Möbius Inversion Formula
Theorem
Let $f$ and $g$ be arithmetic functions.
Then:
- $(1): \quad \displaystyle \map f n = \sum_{d \mathop \divides n} \map g d$
- $(2): \quad \displaystyle \map g n = \sum_{d \mathop \divides n} \map f d \, \map \mu {\frac n d}$
where:
- $d \divides n$ denotes that $d$ is a divisor of $n$
- $\mu$ is the Möbius function.
Proof
Let $u$ be the unit arithmetic function and $\iota$ the identity arithmetic function.
Let $*$ denote Dirichlet convolution.
Then equation $(1)$ states that $f = g * u$ and $(2)$ states that $g = f * \mu$.
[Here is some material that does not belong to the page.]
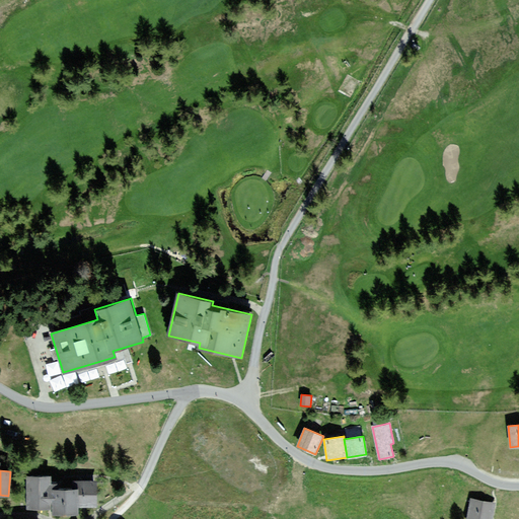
[(52,508),(52,489),(51,475),(26,476),(27,508),(52,508)]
The proof rests on the following facts:
By the lemma to Sum of Möbius Function over Divisors:
- $\mu * u = \iota$
By Properties of Dirichlet Convolution, Dirichlet convolution is commutative, associative and $h * \iota = h$ for all $h$.
We have:
| \(\displaystyle f = g * u\) | \(\leadsto\) | \(\displaystyle f * \mu = \paren {g * u} * \mu\) | |||||||||||
| \(\displaystyle \) | \(\leadsto\) | \(\displaystyle f * \mu = g * \paren {u * \mu}\) | |||||||||||
| \(\displaystyle \) | \(\leadsto\) | \(\displaystyle f * \mu = g\) |
Conversely:
| \(\displaystyle g = f * \mu\) | \(\leadsto\) | \(\displaystyle g * u = \paren {f * \mu} * u\) | |||||||||||
| \(\displaystyle \) | \(\leadsto\) | \(\displaystyle g * u = f * \paren {\mu * u}\) | |||||||||||
| \(\displaystyle \) | \(\leadsto\) | \(\displaystyle g * u = f\) |
Hence the result.
$\blacksquare$
Source of Name
This entry was named for August Ferdinand Möbius.